Le nouveau Premier ministre est revenu samedi sur les raisons qui l’ont poussé à accepter la mission d’Emmanuel Macron devant plusieurs journalistes, dont ceux de « La Tribune Dimanche ». Il défend l’idée d’un gouvernement « plus libre » et promet que les profils de ses nouveaux ministres surprendront.« Repartir n’était pas une évidence pour moi. » C’est ce qu’assure Sébastien Lecornu au lendemain de sa reconduction par Emmanuel Macron. S’il a finalement dit oui au chef de l’État lorsque celui-ci l’a appelé vendredi vers 21 h 30 pour lui demander de rempiler à Matignon, c’est avec l’ambition de faire désormais à sa manière.
C’est ainsi qu’il faut entendre, selon lui, l’expression « carte blanche » employée par l’Élysée pour décrire la marge de manœuvre que lui laissera le président. « J’ai démissionné lundi dernier car les conditions n’étaient plus remplies, promet le Premier ministre. Si les conditions n’étaient de nouveau plus remplies, je partirais. Je ne ferai pas n’importe quoi. » Lundi, même le président n’avait pas été informé en amont de sa spectaculaire initiative, jurait-il hier lors d’une rencontre avec des journalistes.

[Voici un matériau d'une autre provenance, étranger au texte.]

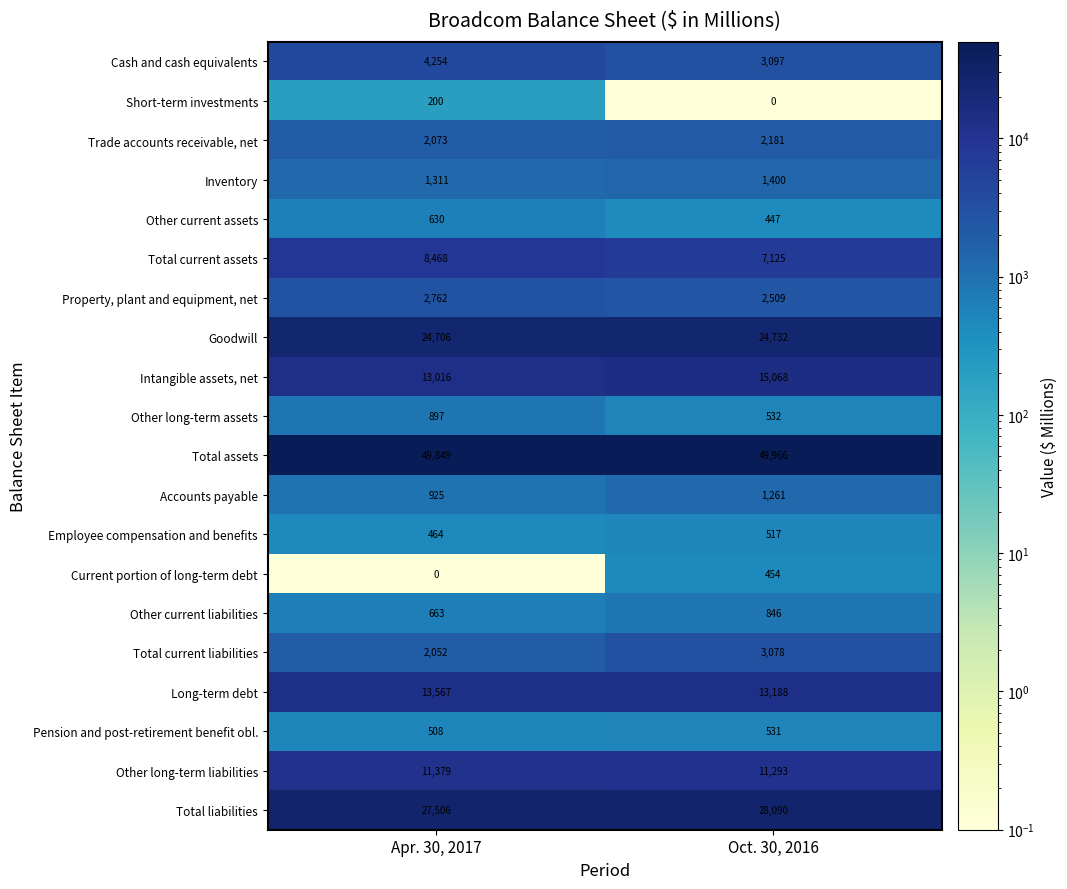

At which category is the sum across all series the highest?

Oct. 30, 2016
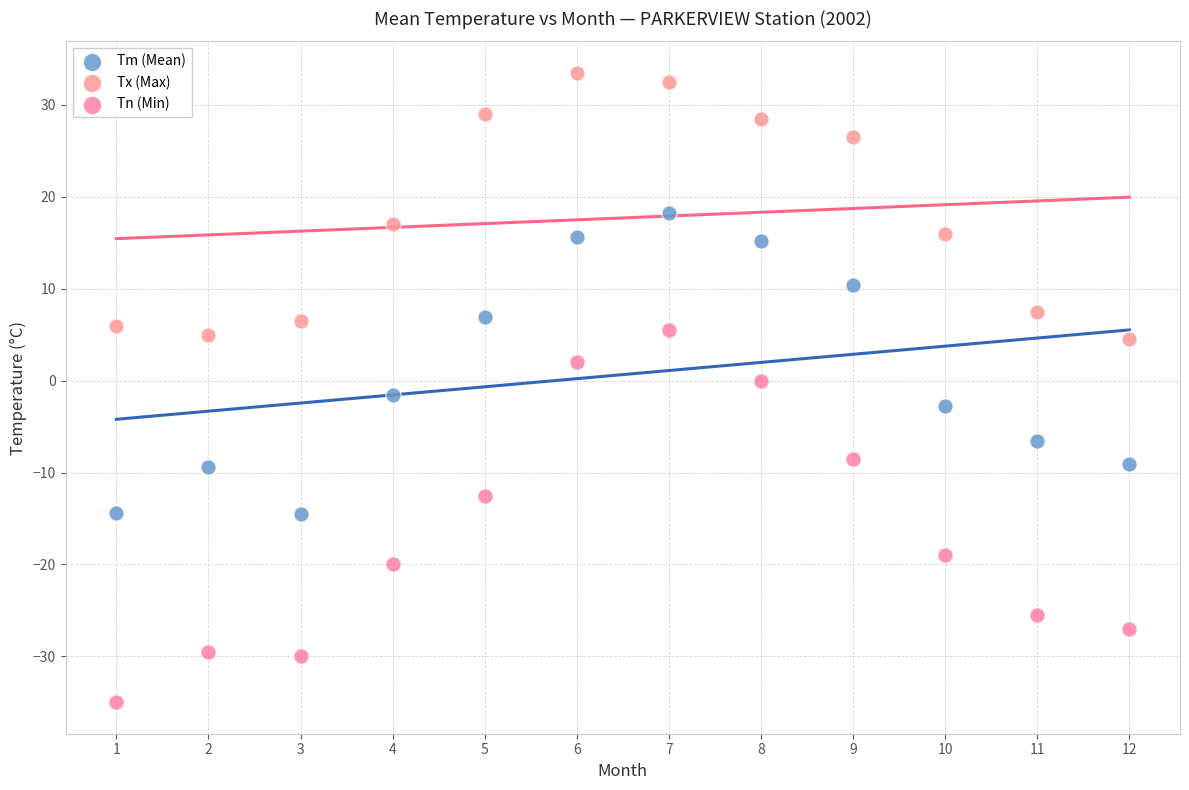

What are all the series names shown in the legend?

Tm (Mean), Tx (Max), Tn (Min)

Le week-end dernier avait été consacré à la composition de son gouvernement. Dès hier, le chantier a repris de zéro. « On ne peut pas continuer comme avant ; il faut un gouvernement plus libre, y compris dans la relation aux partis politiques », assure Sébastien Lecornu au sujet de son équipe ministérielle qui sera dévoilée lundi ou mardi. Il promet des profils qui surprendront.
De premiers noms circulent : Laurent Nuñez, le préfet de police de Paris, pour le ministère de l’Intérieur ; la juriste Anne Levade, qui avait organisé la primaire de la droite en 2016, pour le ministère de la Justice. Son actuel titulaire, Gérald Darmanin, ami intime du Premier ministre, sera en effet victime de la règle fixée par ce dernier : pas de prétendant à 2027 au gouvernement. Si LR a décidé de ne pas y participer, le locataire de Matignon n’exclut pas malgré tout que certains élus du parti de Bruno Retailleau en soient membres. Roland Lescure, député Renaissance, devrait rester à Bercy, comme le MoDem Jean-Noël Barrot au Quai d’Orsay.